Another critical factor was ensuring that everyone’s role on the tracheostomy team was clearly defined, as well as performing ongoing assessments of what works and what doesn’t. Of key importance, he said, is appointing one person to act as coordinator, spokesperson and advocate for the tracheostomy care policy. “In our case, we hired a nurse practitioner to take on that role to educate ancillary staff on an ongoing basis,” he added. This addition, he said, has led to a significant improvement in the standard and efficiency of tracheostomy care, particularly percutaneous tracheostomy, at their institution (see “The Tracheostomy Nurse Practitioner,” p. 9). Since the standardized approach has been in place, the institution’s major complication rate is approaching zero, said Dr. Bhatti, and the minor complication rate has been reduced by one-fourth of what it was prior to implementation of the policy.
Dr.
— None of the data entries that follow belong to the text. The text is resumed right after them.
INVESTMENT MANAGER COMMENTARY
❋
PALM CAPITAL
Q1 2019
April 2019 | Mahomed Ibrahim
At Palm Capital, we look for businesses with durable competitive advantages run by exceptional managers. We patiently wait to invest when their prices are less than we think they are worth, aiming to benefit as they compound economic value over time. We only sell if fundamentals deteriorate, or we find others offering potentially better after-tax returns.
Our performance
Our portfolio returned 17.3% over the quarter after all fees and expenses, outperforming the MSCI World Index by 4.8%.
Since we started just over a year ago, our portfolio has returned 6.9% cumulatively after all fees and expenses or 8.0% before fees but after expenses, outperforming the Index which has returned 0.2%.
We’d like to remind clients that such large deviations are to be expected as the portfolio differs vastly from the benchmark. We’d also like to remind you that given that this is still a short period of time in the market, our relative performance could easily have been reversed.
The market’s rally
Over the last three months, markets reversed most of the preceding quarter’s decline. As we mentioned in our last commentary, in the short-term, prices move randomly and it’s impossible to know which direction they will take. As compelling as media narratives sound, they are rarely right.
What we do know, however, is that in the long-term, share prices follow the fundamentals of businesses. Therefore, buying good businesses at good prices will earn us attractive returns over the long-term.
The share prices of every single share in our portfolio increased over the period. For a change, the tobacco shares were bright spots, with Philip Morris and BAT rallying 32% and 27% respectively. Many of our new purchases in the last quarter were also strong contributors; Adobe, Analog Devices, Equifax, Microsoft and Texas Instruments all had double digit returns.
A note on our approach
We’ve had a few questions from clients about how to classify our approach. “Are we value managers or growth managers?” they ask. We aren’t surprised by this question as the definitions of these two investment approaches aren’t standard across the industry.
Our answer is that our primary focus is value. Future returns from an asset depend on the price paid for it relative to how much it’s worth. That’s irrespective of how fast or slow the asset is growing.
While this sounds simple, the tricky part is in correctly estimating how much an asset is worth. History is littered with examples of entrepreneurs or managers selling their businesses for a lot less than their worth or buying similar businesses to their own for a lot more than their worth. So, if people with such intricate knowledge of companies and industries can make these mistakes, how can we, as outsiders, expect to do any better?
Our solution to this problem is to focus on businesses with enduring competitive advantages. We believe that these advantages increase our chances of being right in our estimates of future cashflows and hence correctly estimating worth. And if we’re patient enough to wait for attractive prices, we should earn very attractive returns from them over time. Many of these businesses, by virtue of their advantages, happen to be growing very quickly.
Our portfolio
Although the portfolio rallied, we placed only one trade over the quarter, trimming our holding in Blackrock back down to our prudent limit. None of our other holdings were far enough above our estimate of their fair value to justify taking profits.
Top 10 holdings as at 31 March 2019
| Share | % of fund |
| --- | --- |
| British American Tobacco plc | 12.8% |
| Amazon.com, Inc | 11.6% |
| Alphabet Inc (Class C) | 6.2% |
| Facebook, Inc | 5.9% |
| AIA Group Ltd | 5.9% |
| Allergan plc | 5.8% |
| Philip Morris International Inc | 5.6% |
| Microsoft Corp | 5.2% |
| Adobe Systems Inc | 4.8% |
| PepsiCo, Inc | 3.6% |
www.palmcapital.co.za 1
Bhatti said the consensus statement may provide some direction to institutions trying to develop and implement their own standard tracheostomy care approaches. According to Dr. Bhatti, the consensus statement can be useful if institutions ask, “What is our culture and how can we meld our policy with those recommended in the consensus statement so that it is feasible to implement on an ongoing basis?”
According to Dr. Mitchell, the statement highly encourages this approach. “The consensus statement is not institution specific, and having teams that take care of patients with tracheostomy is highly encouraged,” he said, adding that the statement makes suggestions to the team regarding the agreed requirements for looking after a patient with a tracheostomy. The goal of the consensus statement, he emphasized, is not to restrict or dictate care.